The International Monetary Fund ((IMF)) said the Fed may need to start raising interest rates at the end of 2022 or early 2023 as rising government spending keeps inflation above the Fed's long-term average target. The Fed is likely to start scaling back its asset purchases in the first half of 2022, IMF staff said in a statement on Thursday.

06

The European Central Bank Lagarde said bank dividend restrictions could be lifted by the end of September:

According to Christine Lagarde, president of the European Central Bank, European banks are likely to see restrictions on dividends and share buybacks lifted by the end of September, providing the clearest signal yet that the industry will be able to improve returns for long-suffering shareholders. Lagarde, in her capacity as head of the European systemic risk Committee, told European lawmakers on Thursday that the committee might allow its restrictions to expire if conditions in the economic and financial sectors did not deteriorate substantially.

07

Bailey said the Bank of England should not overreact to a temporary rise in inflation:

Andrew Bailey, governor of the Bank of England, said policymakers should not overreact to a "temporary" surge in inflation, refuting speculation that he would tighten monetary policy soon.
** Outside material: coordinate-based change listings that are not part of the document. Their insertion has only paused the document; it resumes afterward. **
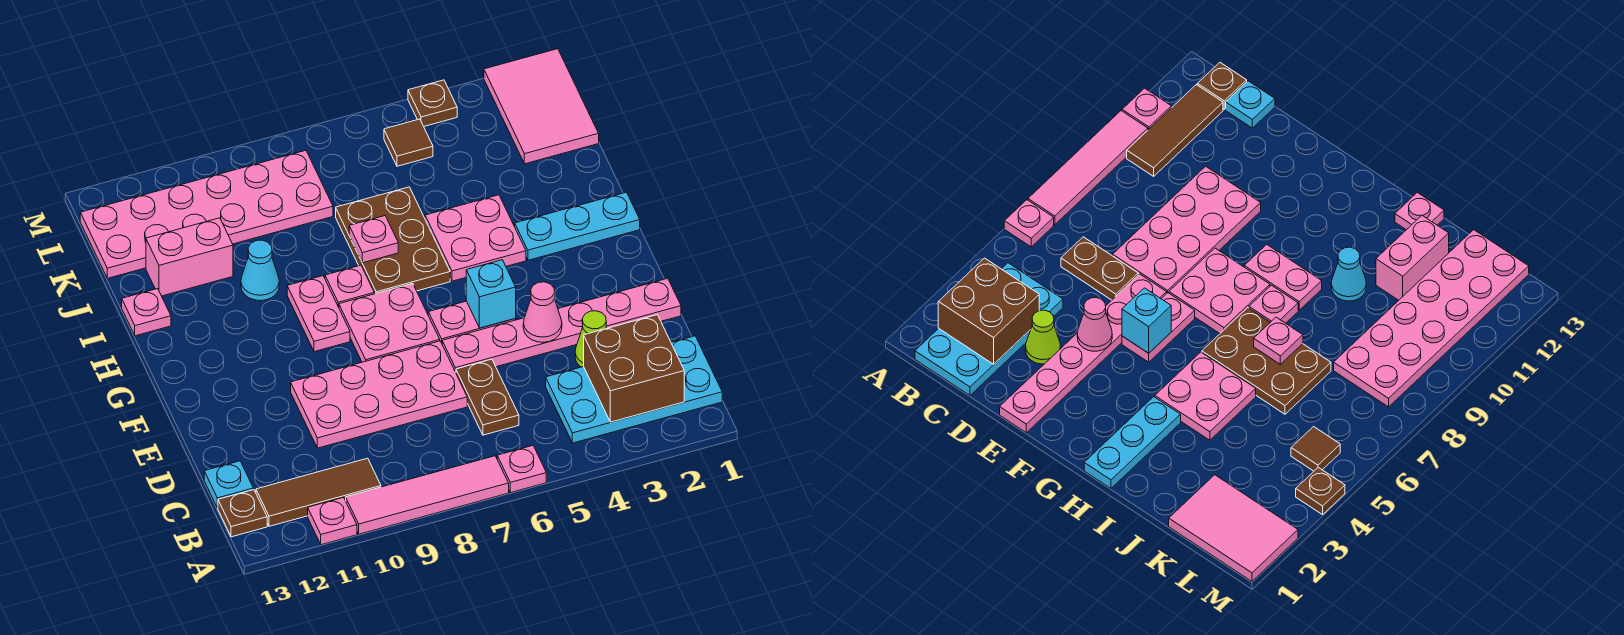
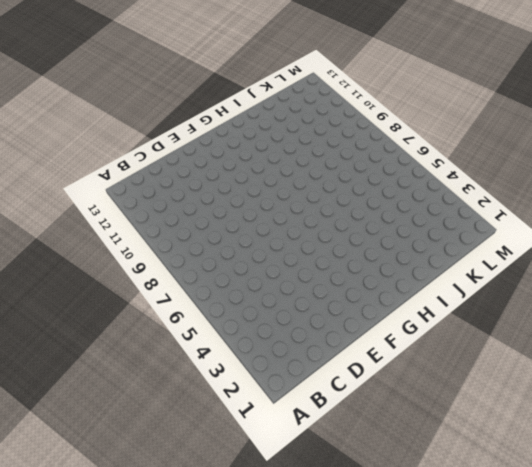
none -> pink 1x1 plate [497,446,546,493]
none -> pink 1x4 tile [346,456,509,534]
none -> pink 1x1 plate [308,498,357,545]

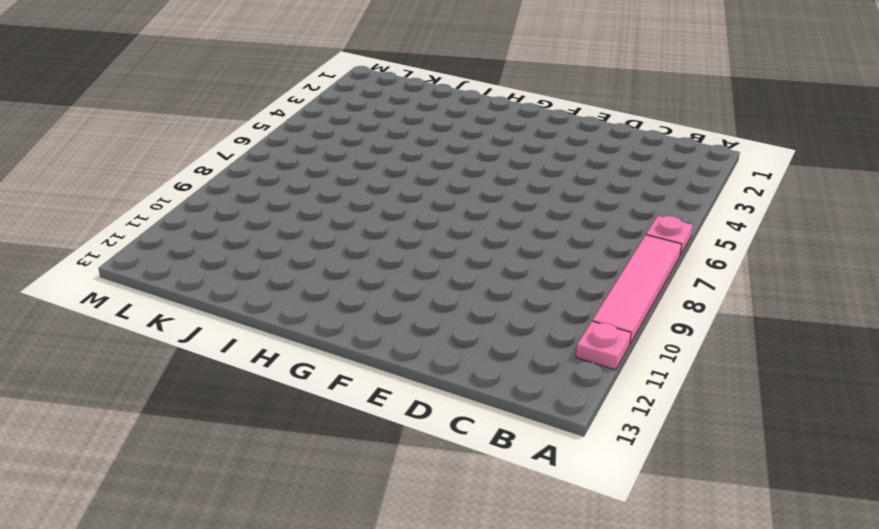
none -> cyan 2x4 plate [546,336,722,443]
none -> brown 1x3 tile [256,458,381,526]
none -> brown 1x1 plate [218,490,267,537]

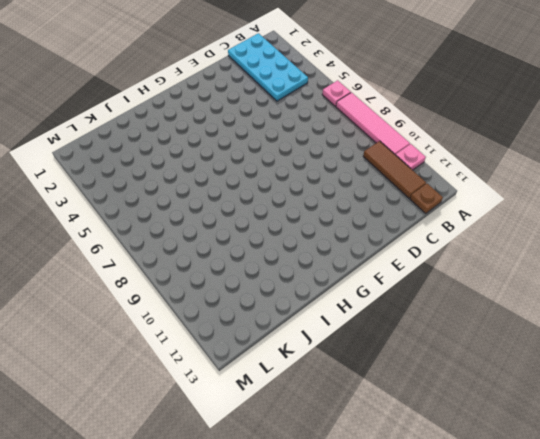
none -> brown 1x2 plate [456,359,519,435]
none -> cyan 1x1 plate [204,461,253,508]
none -> lime 1x1 cone [575,311,606,367]

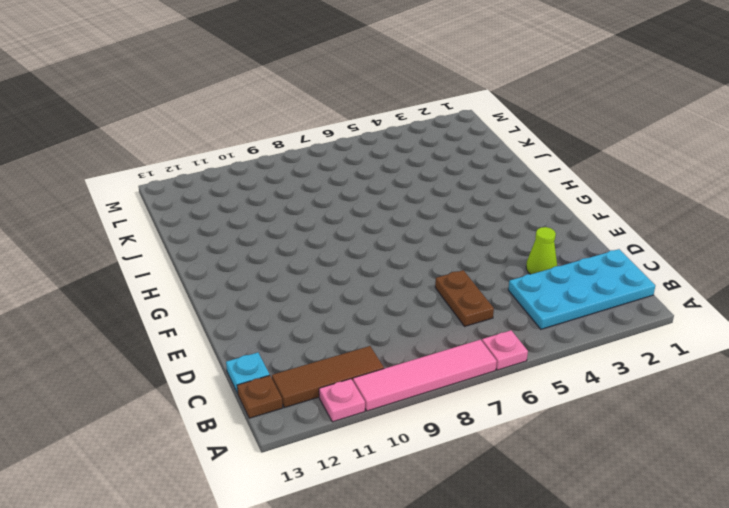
none -> pink 2x4 plate [291,341,467,448]
none -> pink 1x6 plate [442,278,681,372]
none -> pink 1x2 plate [428,301,516,343]

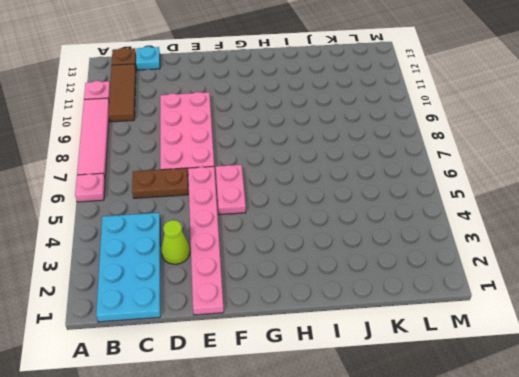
none -> pink 2x2 plate [339,284,440,362]
none -> pink 1x2 plate [287,276,350,352]
none -> cyan 1x3 plate [515,192,640,260]

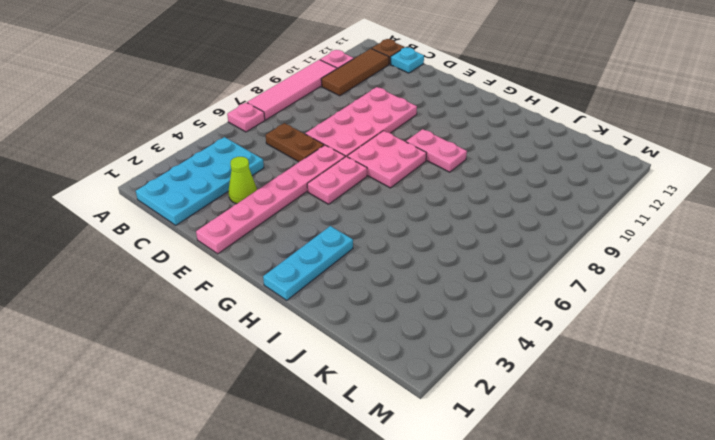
none -> pink 2x2 plate [425,195,526,281]
none -> brown 2x3 plate [336,187,450,294]
none -> pink 1x1 plate [325,265,374,307]

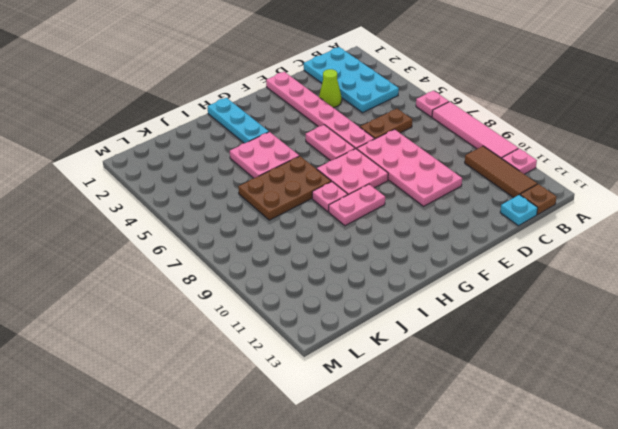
none -> cyan 1x1 cone [241,240,279,301]
none -> pink 1x1 plate [122,289,171,336]
none -> pink 1x2 brick [146,218,233,296]

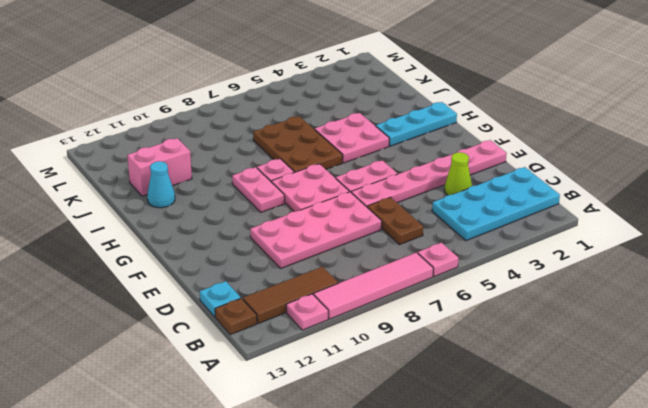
cyan 1x1 cone [147,161,175,208] -> cyan 1x1 cone moved to [241,240,279,301]
none -> pink 1x1 plate [122,289,171,336]
none -> pink 2x3 tile [484,49,599,164]
none -> pink 2x6 plate [80,150,333,278]

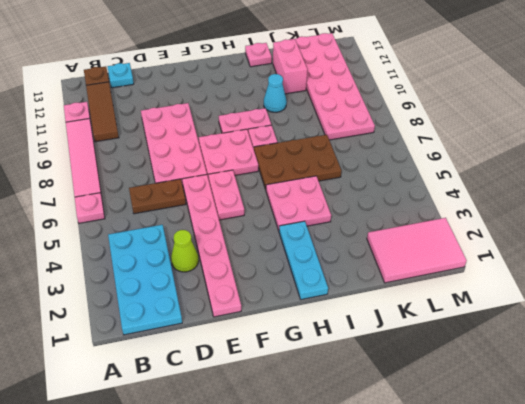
none -> brown 1x1 tile [384,119,433,166]
none -> brown 1x1 plate [408,80,457,126]
none -> brown 2x2 brick [584,315,684,422]

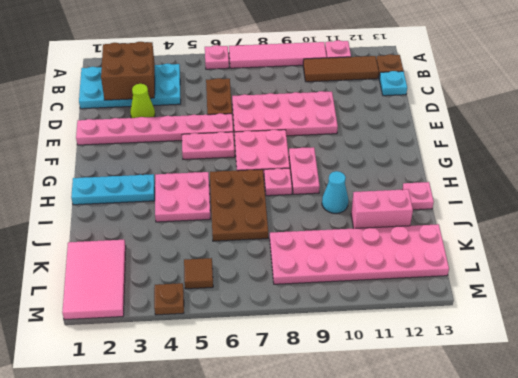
none -> pink 1x1 cone [523,282,562,342]
none -> cyan 1x1 brick [466,260,516,328]
none -> pink 1x1 plate [349,216,398,263]

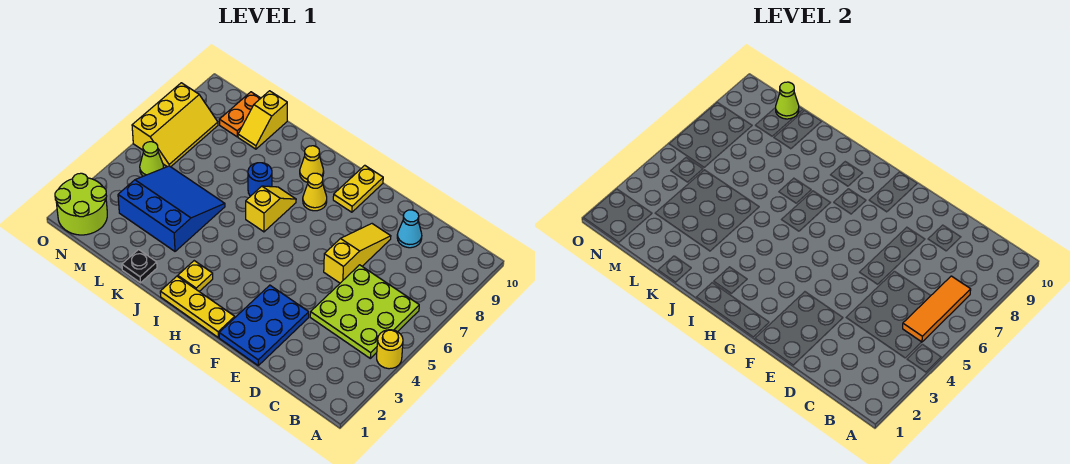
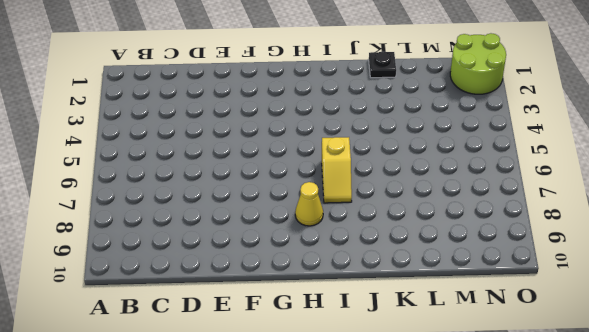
none -> yellow 1x1 round brick [377,330,403,369]
none -> lime 3x3 plate [310,265,419,358]
none -> cyan 1x1 cone [397,210,422,248]

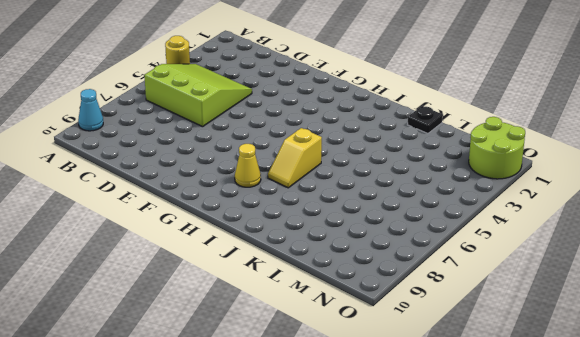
cyan 1x1 cone [78,89,103,131] -> cyan 1x1 cone moved to [397,210,422,248]
lime 3x3 slope [144,64,252,127] -> lime 3x3 plate [310,265,419,358]
none -> blue 2x3 plate [219,285,309,365]
none -> yellow 1x3 slope [324,224,391,283]
none -> yellow 1x3 plate [160,276,235,337]

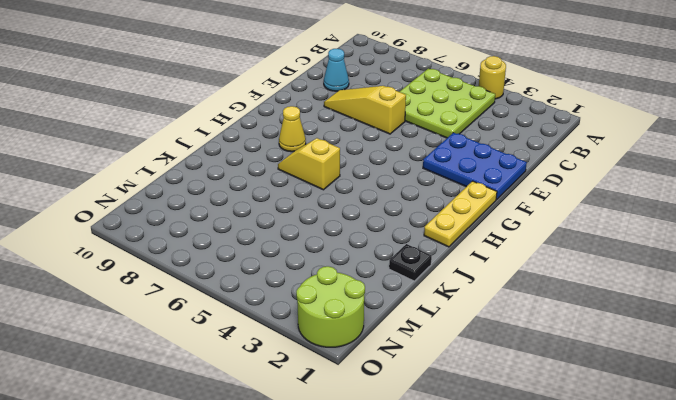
none -> yellow 1x2 plate [333,165,383,212]
none -> yellow 1x1 plate [178,261,213,291]
none -> yellow 1x1 cone [300,146,324,183]

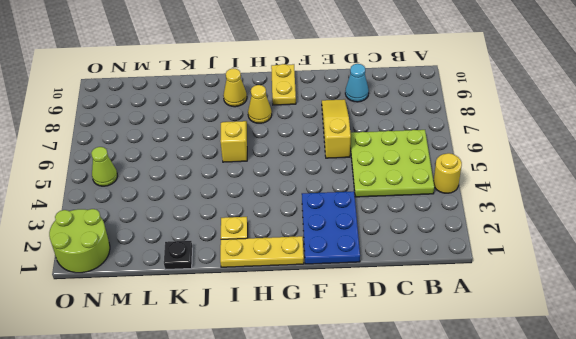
none -> blue 1x1 round brick [248,163,272,196]
none -> blue 3x3 slope [118,166,225,251]
none -> yellow 1x2 slope [238,91,287,149]

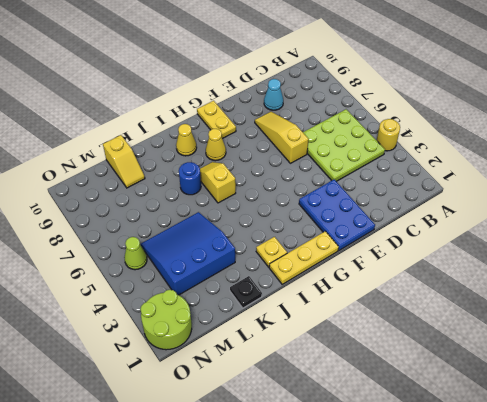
none -> orange 1x2 plate [219,92,261,137]
none -> yellow 2x3 slope [132,83,218,167]
none -> orange 1x3 tile [903,276,971,342]

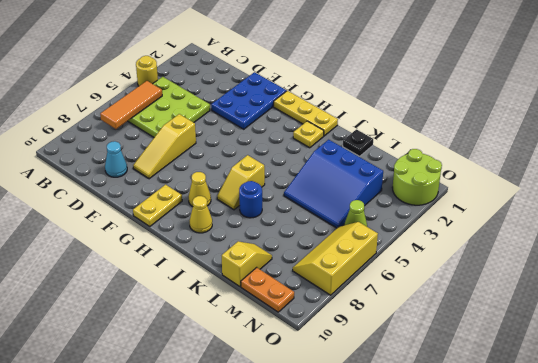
orange 1x2 plate [241,267,294,312] -> orange 1x2 plate turned to [219,92,261,137]
none -> lime 1x1 cone [776,82,799,119]

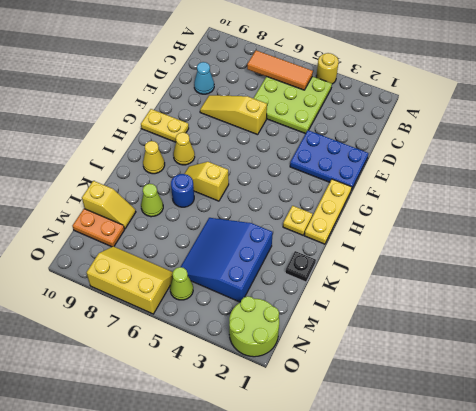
lime 1x1 cone [141,184,163,217] -> lime 1x1 cone moved to [776,82,799,119]

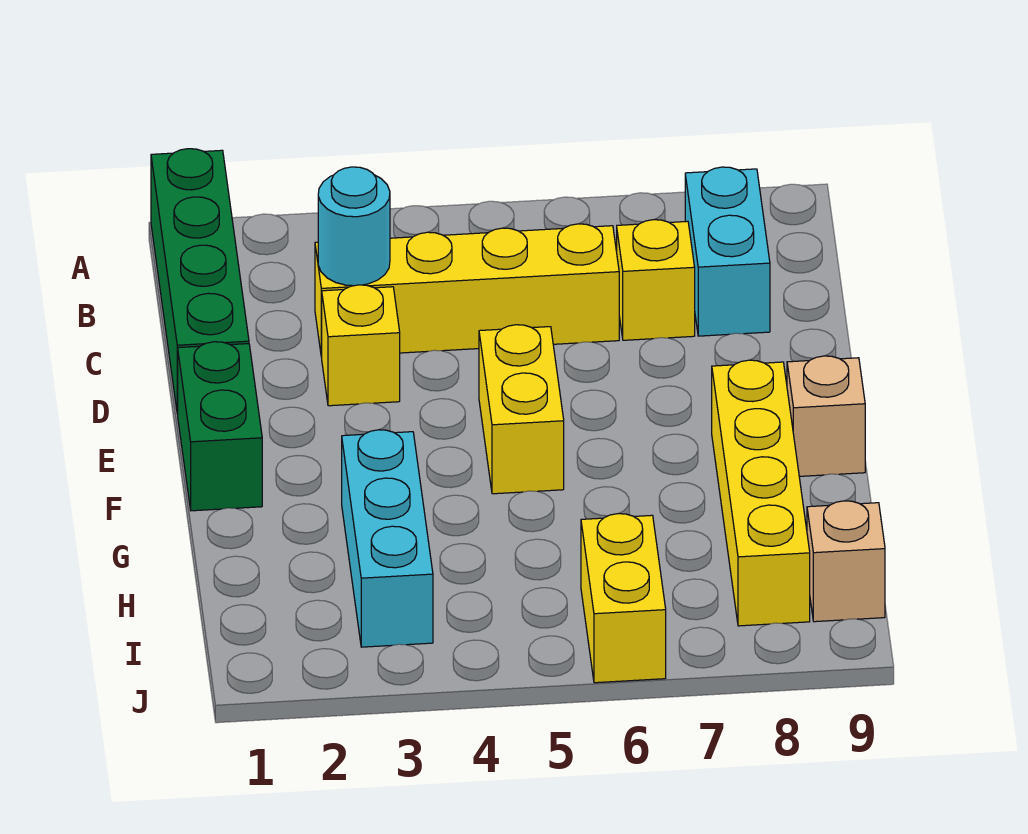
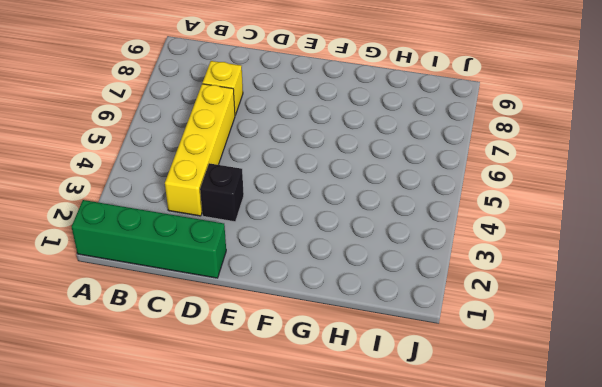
black 1x1 brick [200,163,244,222] -> yellow 1x1 brick [322,285,400,406]
none -> cyan 1x2 brick [685,167,770,336]
none -> green 1x2 brick [178,342,262,511]
none -> yellow 1x2 brick [479,325,564,494]

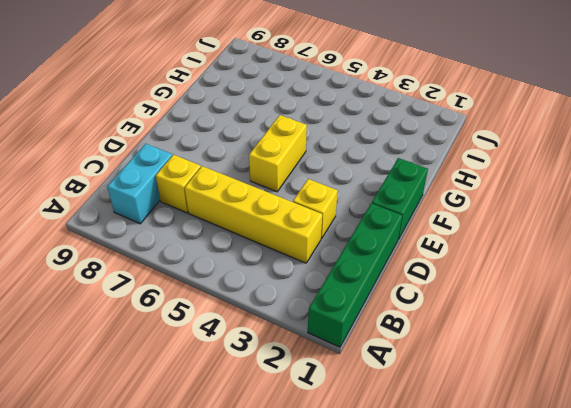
none -> yellow 1x4 brick [712,360,810,626]
none -> tan 1x1 brick [787,356,865,476]
none -> cyan 1x3 brick [342,430,433,647]

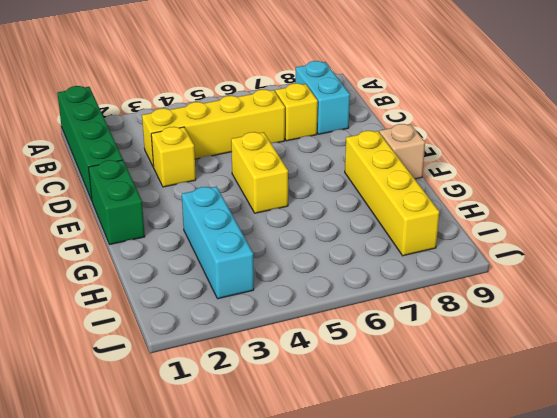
none -> yellow 1x2 brick [581,514,666,683]
none -> tan 1x1 brick [807,501,885,622]
none -> cyan 1x1 round brick [318,167,390,286]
In a speech in London on Thursday, Bailey said the recent rise in inflation was partly due to base effects and shortages with the easing of the blockade, which "should not last". He also predicts that as the economy reopens more comprehensively, there should be a shift from consumption of goods to services.

08

Republican senators urged Biden to end Trump's trade war with China and Europe:

Several Republican lawmakers have called on US President Joe Biden to end the "self-harm" caused by former President Donald Trump's trade war against China and Europe. In a letter to the White House, seven Republican senators called on Biden to lift tariffs and other trade barriers imposed by Trump during his term of office. These policies affect a wide range of industries, including agriculture, automobile production and manufacturing.